Non ho potuto mantenere la parola.

 Ricordo ogni singolo momento che abbiamo passato insieme: la vacanza in spiaggia dove abbiamo scattato la foto che tieni tra le mani, la tua foto preferita, la pasta che cucinavamo insieme ogni domenica e che veniva sempre scotta perché ci dimenticavamo di toglierla nel momento giusto a causa delle risate e dei pettegolezzi, le notti passate insieme a ripensare a papà per sconfiggere la mancanza e la tristezza.

 Ricordo ogni singolo secondo di tutto il tempo che abbiamo passato insieme e vorrei solo non aver mai deciso di andare a quella festa che mi ha portata via a te.

Sappi che non me ne sono andata, sono ancora qua con te, anche se non mi vedi e cercherò di proteggerti in qualunque modo possibile.

Ci sarò sempre per te mamma, ti voglio bene. >>

Detto questo la strinsi in un abbraccio mentre le lacrime mi scorrevano sul volto senza fine ed una di esse cadde sui pantaloni della tuta di mia madre creando una piccola chiazza d'acqua che si allargò come i cerchi si allargano concentrici quando lanci un sasso nell'acqua. Lei la notò e sorrise nella mia direzione.

<<Ti voglio bene bambina mia e anche se non ti posso vedere so che sei qui! >>

Sentì la disperazione nella sua voce e tutto questo mi distrusse il cuore.
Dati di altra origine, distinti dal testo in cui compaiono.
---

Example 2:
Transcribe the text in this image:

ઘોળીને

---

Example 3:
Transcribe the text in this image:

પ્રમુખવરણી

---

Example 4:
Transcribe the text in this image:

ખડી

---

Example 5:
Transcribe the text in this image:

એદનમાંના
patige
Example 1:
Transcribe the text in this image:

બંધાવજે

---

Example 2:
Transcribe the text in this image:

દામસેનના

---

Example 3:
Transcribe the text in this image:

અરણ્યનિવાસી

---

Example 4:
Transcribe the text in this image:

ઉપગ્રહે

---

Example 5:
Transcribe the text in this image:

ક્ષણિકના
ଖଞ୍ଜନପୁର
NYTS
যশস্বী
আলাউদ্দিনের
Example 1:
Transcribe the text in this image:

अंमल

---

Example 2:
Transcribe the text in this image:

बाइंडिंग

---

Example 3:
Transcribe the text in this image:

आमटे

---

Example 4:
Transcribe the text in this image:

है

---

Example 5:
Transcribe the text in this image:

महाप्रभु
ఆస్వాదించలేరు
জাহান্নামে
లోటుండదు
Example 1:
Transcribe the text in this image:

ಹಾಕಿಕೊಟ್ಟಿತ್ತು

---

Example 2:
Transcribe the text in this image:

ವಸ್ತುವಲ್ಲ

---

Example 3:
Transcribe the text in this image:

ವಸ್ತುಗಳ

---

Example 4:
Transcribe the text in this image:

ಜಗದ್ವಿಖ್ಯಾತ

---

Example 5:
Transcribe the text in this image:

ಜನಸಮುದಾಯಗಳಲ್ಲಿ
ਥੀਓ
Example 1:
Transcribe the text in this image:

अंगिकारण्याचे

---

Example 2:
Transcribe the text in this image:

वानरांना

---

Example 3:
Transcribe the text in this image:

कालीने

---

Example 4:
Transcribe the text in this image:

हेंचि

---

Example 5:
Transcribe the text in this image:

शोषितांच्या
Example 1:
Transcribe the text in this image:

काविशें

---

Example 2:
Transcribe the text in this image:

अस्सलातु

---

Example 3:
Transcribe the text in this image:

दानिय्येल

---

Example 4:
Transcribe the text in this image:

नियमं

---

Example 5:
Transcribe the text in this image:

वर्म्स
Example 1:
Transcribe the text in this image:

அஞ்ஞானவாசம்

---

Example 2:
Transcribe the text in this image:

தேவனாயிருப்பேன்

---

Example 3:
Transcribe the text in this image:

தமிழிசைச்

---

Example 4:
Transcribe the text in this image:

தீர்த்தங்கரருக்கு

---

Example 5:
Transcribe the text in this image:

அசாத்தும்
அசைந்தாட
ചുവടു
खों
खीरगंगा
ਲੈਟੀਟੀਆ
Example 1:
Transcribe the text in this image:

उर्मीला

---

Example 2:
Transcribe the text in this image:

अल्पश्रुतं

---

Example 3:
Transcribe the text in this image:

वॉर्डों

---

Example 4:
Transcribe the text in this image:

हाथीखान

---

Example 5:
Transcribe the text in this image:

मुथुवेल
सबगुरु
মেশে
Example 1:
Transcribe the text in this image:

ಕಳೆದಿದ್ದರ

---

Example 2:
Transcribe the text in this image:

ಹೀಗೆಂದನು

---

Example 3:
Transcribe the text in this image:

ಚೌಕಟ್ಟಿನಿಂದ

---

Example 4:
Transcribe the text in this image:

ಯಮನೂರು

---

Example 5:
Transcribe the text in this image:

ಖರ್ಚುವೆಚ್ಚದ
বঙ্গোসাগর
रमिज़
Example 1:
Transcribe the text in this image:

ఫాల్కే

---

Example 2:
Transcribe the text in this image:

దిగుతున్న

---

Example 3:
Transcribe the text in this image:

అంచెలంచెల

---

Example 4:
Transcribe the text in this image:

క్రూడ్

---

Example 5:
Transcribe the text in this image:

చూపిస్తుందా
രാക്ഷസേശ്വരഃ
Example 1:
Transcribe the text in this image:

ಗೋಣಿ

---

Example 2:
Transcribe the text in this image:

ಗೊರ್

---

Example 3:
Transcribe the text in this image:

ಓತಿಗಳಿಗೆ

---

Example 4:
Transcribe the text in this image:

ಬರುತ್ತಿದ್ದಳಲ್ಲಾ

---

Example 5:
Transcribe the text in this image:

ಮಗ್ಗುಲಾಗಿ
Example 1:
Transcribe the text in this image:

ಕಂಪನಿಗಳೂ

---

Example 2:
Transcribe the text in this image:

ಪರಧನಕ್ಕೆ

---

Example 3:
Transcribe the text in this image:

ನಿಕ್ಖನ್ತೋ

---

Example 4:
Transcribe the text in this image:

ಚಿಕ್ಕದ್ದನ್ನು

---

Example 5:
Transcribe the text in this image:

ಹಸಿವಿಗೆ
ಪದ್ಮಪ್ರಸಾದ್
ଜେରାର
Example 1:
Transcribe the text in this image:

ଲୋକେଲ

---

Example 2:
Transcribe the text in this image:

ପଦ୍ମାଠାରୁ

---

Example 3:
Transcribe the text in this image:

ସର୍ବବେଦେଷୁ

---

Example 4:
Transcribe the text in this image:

Mi alzai e le lasciai un piccolo bacio sulla guancia  e me ne andai prima di cedere al dolore.

Davanti alla porta d'ingresso, appoggiato su un mobile c'era un foglio di carta.

Stampati c'erano la mia foto e la data del funerale: domani pomeriggio.

Ci sarei andata e avrei dato un ultimo saluto ai miei cari prima di andarmene via da qui: era quello di cui ho bisogno, salutare tutti, cercare di lasciare il passato alle spalle per poter guardare avanti nonostante le terribili prospettive di ciò che mi avrebbe aspettato nel futuro.

Poi avrei potuto cercare di ricominciare in qualche bizzarro modo, ma prima di tutto, dovevo trovare qualcuno che mi spiegasse tutta questa assurda situazione.